Mike Sarzo

For many years, John Paul Stevens [Unlink] was the leader of the so-called liberal bloc of the Supreme Court, often assigning the dissenting opinion if he was on the losing side in a Supreme Court ruling. As the senior-most associate justice, he assigned the majority opinion if Chief Justice John Roberts was in the minority. Stevens was also well-known for writing frequently, including concurrent opinions as well as dissenting or majority opinions. Scott Lemieux of The American Prospect praised Stevens for his “fiercely intelligent idiosyncrasies.”

During his long tenure on the bench, Stevens became known for several opinions, including being arguably the biggest proponent of gay rights on the court. Now that he’s been on the sidelines while the rest of his former colleagues deliberate on decisions that could change the course of US law, he been writing about some of his opinions and his experiences on the High Court.

His latest book, “Six Amendments: How and Why We Should Change The Constitution” includes his case for adding six new amendments, which include revising the Second Amendment. Writing forcefully as always, Stevens argues that the Founding Fathers intended the Second Amendment to specifically deal with people keeping guns for being part of militias, which were popular during the Revolutionary era.

He suggested adding five words to the Amendment to restore its original intent, suggesting the Amendment should read as follows: “A well regulated Militia, being necessary to the security of a free State, the right of the people to keep and bear Arms when serving in the Militia shall not be infringed.”

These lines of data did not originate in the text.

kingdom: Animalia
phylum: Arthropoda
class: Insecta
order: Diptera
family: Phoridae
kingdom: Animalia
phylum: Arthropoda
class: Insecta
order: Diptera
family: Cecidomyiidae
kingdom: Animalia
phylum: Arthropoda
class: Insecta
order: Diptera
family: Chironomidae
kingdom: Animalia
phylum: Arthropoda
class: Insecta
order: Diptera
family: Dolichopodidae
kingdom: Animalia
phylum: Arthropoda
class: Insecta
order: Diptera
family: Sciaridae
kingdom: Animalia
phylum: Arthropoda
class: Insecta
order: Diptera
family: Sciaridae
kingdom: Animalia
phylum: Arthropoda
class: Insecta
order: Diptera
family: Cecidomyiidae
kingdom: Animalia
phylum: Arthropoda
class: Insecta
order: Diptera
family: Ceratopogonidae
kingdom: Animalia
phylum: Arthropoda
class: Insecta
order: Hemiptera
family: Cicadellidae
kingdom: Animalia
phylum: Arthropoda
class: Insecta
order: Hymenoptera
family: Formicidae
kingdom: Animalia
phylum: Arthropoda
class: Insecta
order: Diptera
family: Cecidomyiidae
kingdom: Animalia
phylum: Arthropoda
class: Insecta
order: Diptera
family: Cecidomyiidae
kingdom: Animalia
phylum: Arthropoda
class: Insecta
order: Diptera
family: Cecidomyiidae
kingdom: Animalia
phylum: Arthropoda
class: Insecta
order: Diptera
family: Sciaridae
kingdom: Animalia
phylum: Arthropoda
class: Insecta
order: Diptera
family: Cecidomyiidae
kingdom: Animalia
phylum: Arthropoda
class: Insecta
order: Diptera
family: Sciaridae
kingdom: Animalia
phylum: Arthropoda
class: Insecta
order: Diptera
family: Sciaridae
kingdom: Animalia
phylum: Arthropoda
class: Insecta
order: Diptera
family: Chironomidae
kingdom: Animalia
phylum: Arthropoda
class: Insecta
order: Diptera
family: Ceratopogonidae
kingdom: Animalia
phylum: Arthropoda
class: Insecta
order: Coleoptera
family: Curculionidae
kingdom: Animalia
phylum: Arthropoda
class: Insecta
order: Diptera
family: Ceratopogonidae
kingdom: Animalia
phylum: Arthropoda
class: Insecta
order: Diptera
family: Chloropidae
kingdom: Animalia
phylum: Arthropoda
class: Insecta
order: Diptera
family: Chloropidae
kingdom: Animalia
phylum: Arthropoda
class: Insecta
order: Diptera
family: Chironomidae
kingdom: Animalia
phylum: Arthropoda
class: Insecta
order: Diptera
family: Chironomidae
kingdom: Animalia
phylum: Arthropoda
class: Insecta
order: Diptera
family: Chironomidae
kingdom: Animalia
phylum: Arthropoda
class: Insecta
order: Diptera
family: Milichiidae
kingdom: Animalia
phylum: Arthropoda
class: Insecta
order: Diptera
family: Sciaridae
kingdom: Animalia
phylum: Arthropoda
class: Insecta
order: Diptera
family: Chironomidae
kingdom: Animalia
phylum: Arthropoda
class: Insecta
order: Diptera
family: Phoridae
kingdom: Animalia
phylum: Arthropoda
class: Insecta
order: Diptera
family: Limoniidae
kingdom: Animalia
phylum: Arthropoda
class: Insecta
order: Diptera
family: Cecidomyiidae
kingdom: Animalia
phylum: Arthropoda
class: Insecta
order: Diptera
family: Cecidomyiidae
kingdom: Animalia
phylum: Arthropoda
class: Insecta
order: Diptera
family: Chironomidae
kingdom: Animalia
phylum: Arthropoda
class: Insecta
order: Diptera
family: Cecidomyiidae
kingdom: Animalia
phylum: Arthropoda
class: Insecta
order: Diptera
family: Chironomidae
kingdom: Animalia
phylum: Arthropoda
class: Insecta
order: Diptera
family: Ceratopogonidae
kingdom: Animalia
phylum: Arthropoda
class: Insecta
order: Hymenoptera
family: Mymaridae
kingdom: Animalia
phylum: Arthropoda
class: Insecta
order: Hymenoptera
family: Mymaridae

In making his case for amending the Second Amendment, Stevens referenced two cases in which the Supreme Court curtailed restrictions against gun ownership imposed by Washington, D.C., and Chicago. In the case of McDonald v. Chicago, the court ruled in 2010 that states and local jurisdictions could not curtail gun ownership based on the due process clause of the 14th Amendment, which I’ve mentioned previously essentially serves as a “second Bill of Rights” by limiting states in similar ways to the ways the Bill of Rights imposes limits on the national government.

The McDonald decision “exacted a heavy toll,” Stevens wrote “in terms of state sovereignty… Even apart from the States’ long history of firearms regulation and its location at the core of their police powers, this is a quintessential area in which federalism ought to be allowed to flourish without this Court’s meddling. Whether or not we can assert a plausible constitutional basis for intervening, there are powerful reasons why we should not do so.”

Stevens raised an interesting concept with this line of argument, suggesting that even though the court may be constitutionally correct in issuing a ruling, it may not necessarily be the right thing to do. It’s a notion that has been in place for thousands of years, including a biblical passage in 1 Corinthians 6:12 that reads as “All things are lawful unto me, but all things are not expedient,” in the King James Bible. Even allowing for the separation of church and state, a separation I firmly believe should be in place, the passage is an important piece of wisdom that the court should take heed of.

Stevens also made a case for adding the death penalty to the Eighth Amendment’s prohibitions against cruel and unusual punishment. In addition, he argued for an amendment that would repeal Citizens United by adding “reasonable” limits to campaign donations, deny sovereign immunity to states, state officials or state agencies. He also proposed specific prohibitions against political gerrymandering by requiring states to use “neutral” criteria such as “natural, political, or historical boundaries or demographic changes” if changing voting districts. Finally, Stevens also suggests an amendment to the so-called supremacy clause in Article VI This Constitution, specifically including “other public officials” as being bound to federal law.

It’s evident from the passages that have been reported that Stevens remains a sharp observer of the court’s impact on American life. Regardless of whether you agree with his opinions, Stevens has earned the respect he received for examining the facts of each case and carefully considering them before rendering those opinions.